- Born: 13 August 1960 (age 66) Yacata, Cakaudrove, Fiji
- Origin: Fiji
- Genres: Fijian folk music
- Occupations: Singer
- Years active: 1980s - Present

= Laisa Vulakoro =

Fijian singer known as the Queen of Vude (born 1960)

Laisa Vulakoro (born 13 August 1960) is a Fijian singer known as the Queen of Vude. She comes from the island of Yacata in Cakaudrove Province. Her music combines disco, rock and Fijian folk music. Vulakoro has performed since the 1980s and has released sixteen albums. During a period in Australia in the 1990s, Vulakoro performed with Australian rock singer Jimmy Barnes. Now a resident of Suva, Fiji's capital, Vulakoro is seen regularly at major national events. Her style incorporates a unique blend of Fiji traditional music, R&B, jazz and rock. She has been described as Fiji's answer to Renée Geyer.

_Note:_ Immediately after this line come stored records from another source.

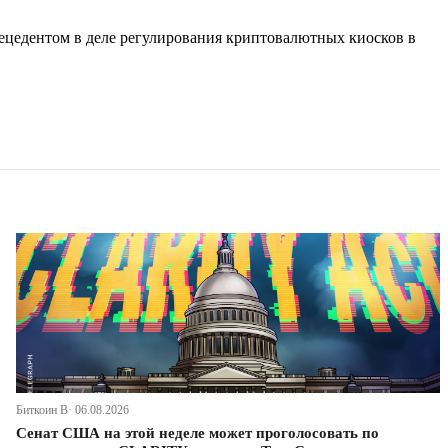
рецедентом в деле регулирования криптовалютных киосков в
Биткоин В· 06.08.2026
Сенат США на этой неделе может проголосовать по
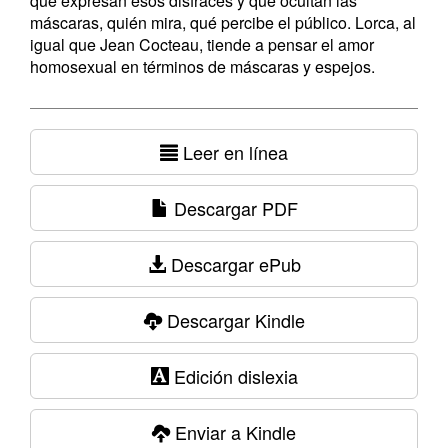
qué expresan esos disfraces y qué ocultan las
máscaras, quién mira, qué percibe el público.​ Lorca, al
igual que Jean Cocteau, tiende a pensar el amor
homosexual en términos de máscaras y espejos.
Leer en línea
Descargar PDF
Descargar ePub
Descargar Kindle
Edición dislexia
Enviar a Kindle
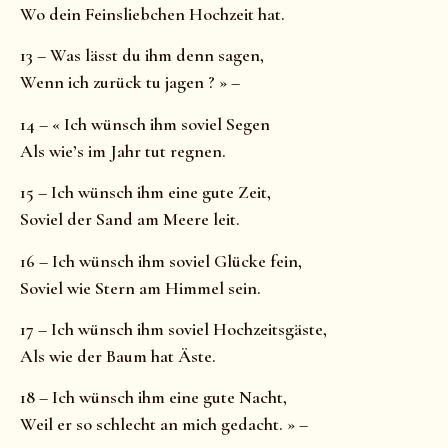
Wo dein Feinsliebchen Hochzeit hat.
13 – Was lässt du ihm denn sagen,
Wenn ich zurück tu jagen ? » –
14 – « Ich wünsch ihm soviel Segen
Als wie’s im Jahr tut regnen.
15 – Ich wünsch ihm eine gute Zeit,
Soviel der Sand am Meere leit.
16 – Ich wünsch ihm soviel Glücke fein,
Soviel wie Stern am Himmel sein.
17 – Ich wünsch ihm soviel Hochzeitsgäste,
Als wie der Baum hat Äste.
18 – Ich wünsch ihm eine gute Nacht,
Weil er so schlecht an mich gedacht. » –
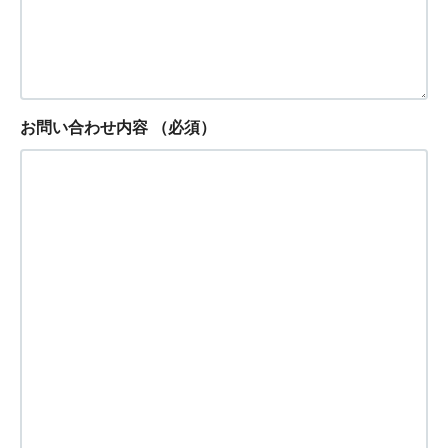
お問い合わせ内容
（必須）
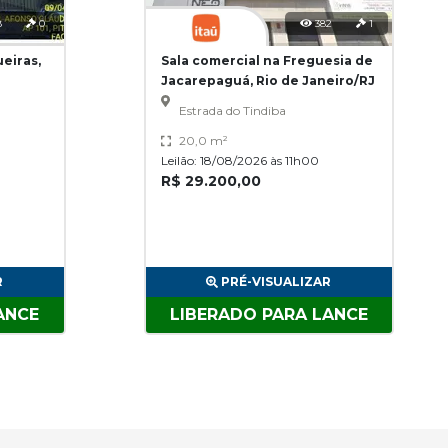
8
0
382
1
eiras,
Sala comercial na Freguesia de
Jacarepaguá, Rio de Janeiro/RJ
Estrada do Tindiba
20,0 m²
Leilão: 18/08/2026 às 11h00
R$ 29.200,00
R
PRÉ-VISUALIZAR
ANCE
LIBERADO PARA LANCE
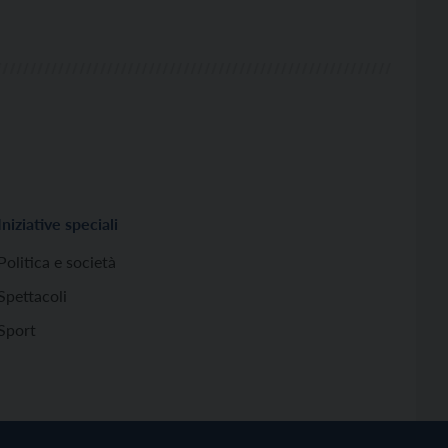
Iniziative speciali
Politica e società
Spettacoli
Sport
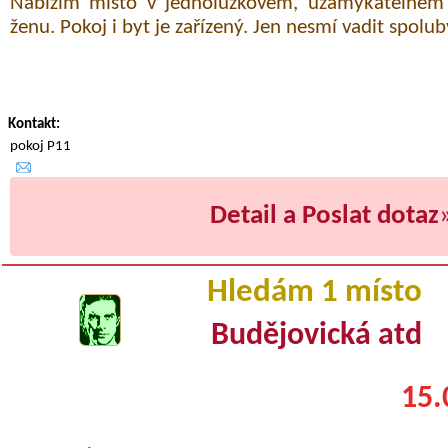
Nabízím místo v jednolůžkovém, uzamykatelném
ženu. Pokoj i byt je zařízený. Jen nesmí vadit spol
Kontakt:
pokoj P11
Detail a Poslat dotaz
Hledám 1 místo
Budějovická atd
15.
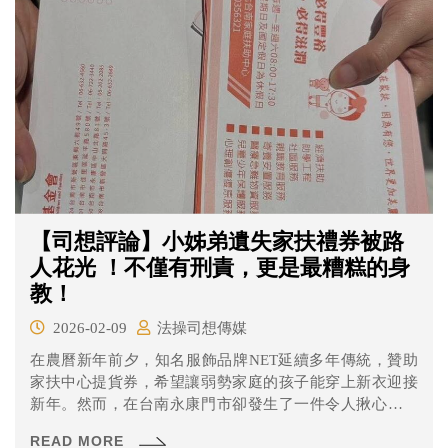
【司想評論】小姊弟遺失家扶禮券被路
人花光 ！不僅有刑責，更是最糟糕的身
教！
2026-02-09
法操司想傳媒
在農曆新年前夕，知名服飾品牌NET延續多年傳統，贊助
家扶中心提貨券，希望讓弱勢家庭的孩子能穿上新衣迎接
新年。然而，在台南永康門市卻發生了一件令人揪心的意
外。一對小姊弟在挑選衣物時，不慎遺失了價值4000元的
READ MORE
家扶禮券，在現場焦急等候卻未見拾得者歸還。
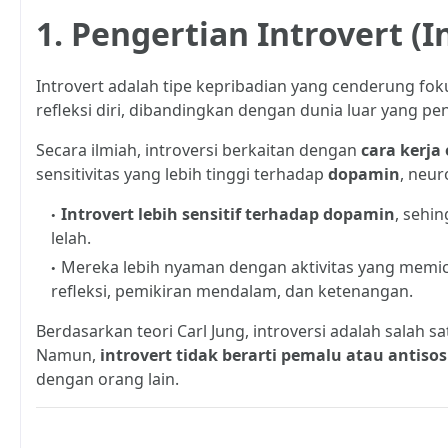
1. Pengertian Introvert (I
Introvert adalah tipe kepribadian yang cenderung fo
refleksi diri, dibandingkan dengan dunia luar yang pen
Secara ilmiah, introversi berkaitan dengan
cara kerj
sensitivitas yang lebih tinggi terhadap
dopamin
, neu
Introvert lebih sensitif terhadap dopamin
, sehi
lelah.
Mereka lebih nyaman dengan aktivitas yang memi
refleksi, pemikiran mendalam, dan ketenangan.
Berdasarkan teori Carl Jung, introversi adalah salah 
Namun,
introvert tidak berarti pemalu atau antisos
dengan orang lain.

== Political activities ==
Vulakoro condemned the military coup that deposed the elected government of Laisenia Qarase on 5 December 2006. After writing an unsympathetic letter to a local newspaper, Vulakoro found her Suva home raided and searched by members of the Republic of Fiji Military Forces on 26 December. She was subsequently taken to Suva's Queen Elizabeth Barracks for questioning at 1a.m. on 28 December. Before being released, she was warned to stop speaking out against the Military.

Fiji Television reported on 12 January 2007 that Vulakoro faced possible imprisonment on her return to Fiji, following the unexplained disappearance of international criminal Peter Foster, for whom she had put up F$5,000 in bail.

Vulakoro is reportedly the niece of war hero Sefania Sukanaivalu, the sole Fijian recipient of the Victoria Cross.

== Media appearances ==
In 2010 Vulakoro became a judge on the 3rd season of Fiji talent contest Vodafone M.I.C
She continued her run on the show in 2011, and was set to return for the 5th season in 2012 but was later replaced. However she appeared as a guest judge in three episodes.

She appeared in episode 2 of the Martin Clunes miniseries Islands of the Pacific, which aired on 20 January 2022 and has been repeated since then.